» Required action
What you write should be an exact copy of the material, from its first line through the line containing "contenidos puede que".

» Records for the exercise
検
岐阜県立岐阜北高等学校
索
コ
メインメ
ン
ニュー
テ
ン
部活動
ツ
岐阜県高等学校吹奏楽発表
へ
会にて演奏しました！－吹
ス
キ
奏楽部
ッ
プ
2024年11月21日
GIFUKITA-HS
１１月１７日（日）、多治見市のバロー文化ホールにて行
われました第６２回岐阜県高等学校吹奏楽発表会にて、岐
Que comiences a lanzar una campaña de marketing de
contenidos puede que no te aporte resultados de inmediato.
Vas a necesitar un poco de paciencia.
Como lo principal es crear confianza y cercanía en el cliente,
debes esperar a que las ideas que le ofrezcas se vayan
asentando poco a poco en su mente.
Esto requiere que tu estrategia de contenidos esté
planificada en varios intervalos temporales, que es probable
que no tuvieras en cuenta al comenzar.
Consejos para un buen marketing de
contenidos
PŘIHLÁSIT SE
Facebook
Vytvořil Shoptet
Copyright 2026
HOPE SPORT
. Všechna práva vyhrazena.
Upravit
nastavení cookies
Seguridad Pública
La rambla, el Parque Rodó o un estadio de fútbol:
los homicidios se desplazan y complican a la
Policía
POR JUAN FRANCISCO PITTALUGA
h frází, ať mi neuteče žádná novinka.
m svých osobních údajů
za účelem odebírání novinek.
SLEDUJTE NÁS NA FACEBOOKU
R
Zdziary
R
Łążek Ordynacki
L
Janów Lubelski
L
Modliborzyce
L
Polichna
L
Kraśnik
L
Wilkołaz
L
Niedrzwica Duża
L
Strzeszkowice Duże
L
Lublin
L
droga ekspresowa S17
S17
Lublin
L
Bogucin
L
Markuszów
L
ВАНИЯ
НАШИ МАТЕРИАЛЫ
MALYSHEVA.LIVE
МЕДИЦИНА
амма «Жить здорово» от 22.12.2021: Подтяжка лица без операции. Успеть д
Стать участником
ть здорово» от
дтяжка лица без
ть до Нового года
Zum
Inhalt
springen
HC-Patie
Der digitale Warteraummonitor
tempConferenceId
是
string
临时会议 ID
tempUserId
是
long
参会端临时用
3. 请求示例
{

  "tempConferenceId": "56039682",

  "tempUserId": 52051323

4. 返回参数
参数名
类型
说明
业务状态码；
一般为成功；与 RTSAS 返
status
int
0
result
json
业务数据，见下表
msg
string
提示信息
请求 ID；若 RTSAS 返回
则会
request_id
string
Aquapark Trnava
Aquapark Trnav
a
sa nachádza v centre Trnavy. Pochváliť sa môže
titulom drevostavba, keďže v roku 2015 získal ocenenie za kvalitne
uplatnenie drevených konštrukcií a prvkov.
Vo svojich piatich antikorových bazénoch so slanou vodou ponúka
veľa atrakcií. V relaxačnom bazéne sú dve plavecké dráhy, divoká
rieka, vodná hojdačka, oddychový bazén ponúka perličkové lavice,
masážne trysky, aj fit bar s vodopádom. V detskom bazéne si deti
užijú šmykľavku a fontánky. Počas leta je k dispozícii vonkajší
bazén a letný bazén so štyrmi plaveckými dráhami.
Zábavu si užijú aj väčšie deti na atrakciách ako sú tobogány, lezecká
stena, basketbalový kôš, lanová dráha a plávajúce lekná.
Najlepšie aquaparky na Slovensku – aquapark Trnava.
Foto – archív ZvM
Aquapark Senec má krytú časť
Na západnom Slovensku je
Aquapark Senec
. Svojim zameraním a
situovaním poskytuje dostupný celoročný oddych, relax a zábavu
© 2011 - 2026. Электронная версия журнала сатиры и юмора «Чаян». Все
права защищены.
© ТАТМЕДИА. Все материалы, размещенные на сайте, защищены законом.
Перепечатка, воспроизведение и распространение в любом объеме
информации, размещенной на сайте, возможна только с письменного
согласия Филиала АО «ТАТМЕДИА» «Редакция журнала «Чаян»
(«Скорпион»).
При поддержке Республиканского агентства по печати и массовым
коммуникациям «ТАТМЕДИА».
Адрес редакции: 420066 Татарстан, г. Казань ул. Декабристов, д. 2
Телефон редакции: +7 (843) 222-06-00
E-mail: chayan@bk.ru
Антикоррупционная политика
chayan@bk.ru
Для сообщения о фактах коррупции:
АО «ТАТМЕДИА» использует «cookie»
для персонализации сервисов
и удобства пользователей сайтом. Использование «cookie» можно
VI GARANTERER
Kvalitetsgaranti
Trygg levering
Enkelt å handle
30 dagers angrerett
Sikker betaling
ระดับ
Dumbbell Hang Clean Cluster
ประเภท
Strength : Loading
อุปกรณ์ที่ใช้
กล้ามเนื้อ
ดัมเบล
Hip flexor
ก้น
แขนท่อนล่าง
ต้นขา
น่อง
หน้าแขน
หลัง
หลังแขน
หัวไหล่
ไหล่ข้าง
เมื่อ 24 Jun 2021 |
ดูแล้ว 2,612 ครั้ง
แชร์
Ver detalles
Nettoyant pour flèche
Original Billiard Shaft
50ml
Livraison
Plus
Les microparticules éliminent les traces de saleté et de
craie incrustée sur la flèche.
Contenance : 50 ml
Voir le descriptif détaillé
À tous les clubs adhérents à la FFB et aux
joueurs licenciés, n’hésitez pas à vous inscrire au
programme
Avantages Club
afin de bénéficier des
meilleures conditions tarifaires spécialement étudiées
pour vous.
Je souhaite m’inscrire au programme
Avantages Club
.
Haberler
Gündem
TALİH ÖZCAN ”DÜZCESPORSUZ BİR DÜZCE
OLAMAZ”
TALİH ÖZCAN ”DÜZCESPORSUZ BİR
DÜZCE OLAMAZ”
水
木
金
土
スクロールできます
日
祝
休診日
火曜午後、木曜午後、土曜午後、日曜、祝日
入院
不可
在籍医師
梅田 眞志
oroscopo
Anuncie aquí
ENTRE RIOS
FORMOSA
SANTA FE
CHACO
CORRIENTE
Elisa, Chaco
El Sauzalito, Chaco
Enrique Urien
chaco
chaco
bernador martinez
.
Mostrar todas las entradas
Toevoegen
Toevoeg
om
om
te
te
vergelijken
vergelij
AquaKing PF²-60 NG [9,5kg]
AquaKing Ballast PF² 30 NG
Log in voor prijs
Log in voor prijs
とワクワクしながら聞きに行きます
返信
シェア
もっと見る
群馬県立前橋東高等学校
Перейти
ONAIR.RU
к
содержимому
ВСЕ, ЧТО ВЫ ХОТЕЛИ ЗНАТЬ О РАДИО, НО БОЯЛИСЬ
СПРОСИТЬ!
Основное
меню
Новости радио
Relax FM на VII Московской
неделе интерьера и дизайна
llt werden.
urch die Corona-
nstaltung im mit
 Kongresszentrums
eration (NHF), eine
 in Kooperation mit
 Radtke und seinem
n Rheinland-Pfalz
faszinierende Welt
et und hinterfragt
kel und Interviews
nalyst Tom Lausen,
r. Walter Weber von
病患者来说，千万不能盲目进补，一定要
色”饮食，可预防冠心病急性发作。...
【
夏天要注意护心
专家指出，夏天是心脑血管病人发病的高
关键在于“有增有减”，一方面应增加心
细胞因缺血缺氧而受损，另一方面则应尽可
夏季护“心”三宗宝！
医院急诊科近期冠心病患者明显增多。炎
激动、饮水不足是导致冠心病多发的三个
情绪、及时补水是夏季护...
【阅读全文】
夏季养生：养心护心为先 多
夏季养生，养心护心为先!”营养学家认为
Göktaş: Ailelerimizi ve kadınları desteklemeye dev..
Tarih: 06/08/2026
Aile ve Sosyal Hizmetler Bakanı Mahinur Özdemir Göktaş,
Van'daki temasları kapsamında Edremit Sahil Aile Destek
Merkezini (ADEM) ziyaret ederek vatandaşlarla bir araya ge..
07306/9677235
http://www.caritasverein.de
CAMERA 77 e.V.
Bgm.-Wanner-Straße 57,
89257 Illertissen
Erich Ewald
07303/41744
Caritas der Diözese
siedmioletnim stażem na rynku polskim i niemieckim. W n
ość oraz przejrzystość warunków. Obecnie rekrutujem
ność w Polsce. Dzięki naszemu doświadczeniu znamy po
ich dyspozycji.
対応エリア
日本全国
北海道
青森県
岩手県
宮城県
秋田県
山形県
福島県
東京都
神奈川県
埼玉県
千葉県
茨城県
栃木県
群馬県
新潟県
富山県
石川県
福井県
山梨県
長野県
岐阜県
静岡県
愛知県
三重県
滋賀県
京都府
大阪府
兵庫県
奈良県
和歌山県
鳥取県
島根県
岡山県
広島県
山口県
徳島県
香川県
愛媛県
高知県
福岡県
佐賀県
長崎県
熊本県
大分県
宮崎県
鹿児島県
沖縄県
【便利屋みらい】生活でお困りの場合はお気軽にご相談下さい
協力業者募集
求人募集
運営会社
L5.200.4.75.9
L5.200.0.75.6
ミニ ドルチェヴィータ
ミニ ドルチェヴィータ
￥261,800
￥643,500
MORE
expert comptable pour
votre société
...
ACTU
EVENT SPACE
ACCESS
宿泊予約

» Solution to this problem
検
岐阜県立岐阜北高等学校
索
コ
メインメ
ン
ニュー
テ
ン
部活動
ツ
岐阜県高等学校吹奏楽発表
へ
会にて演奏しました！－吹
ス
キ
奏楽部
ッ
プ
2024年11月21日
GIFUKITA-HS
１１月１７日（日）、多治見市のバロー文化ホールにて行
われました第６２回岐阜県高等学校吹奏楽発表会にて、岐
Que comiences a lanzar una campaña de marketing de
contenidos puede que no te aporte resultados de inmediato.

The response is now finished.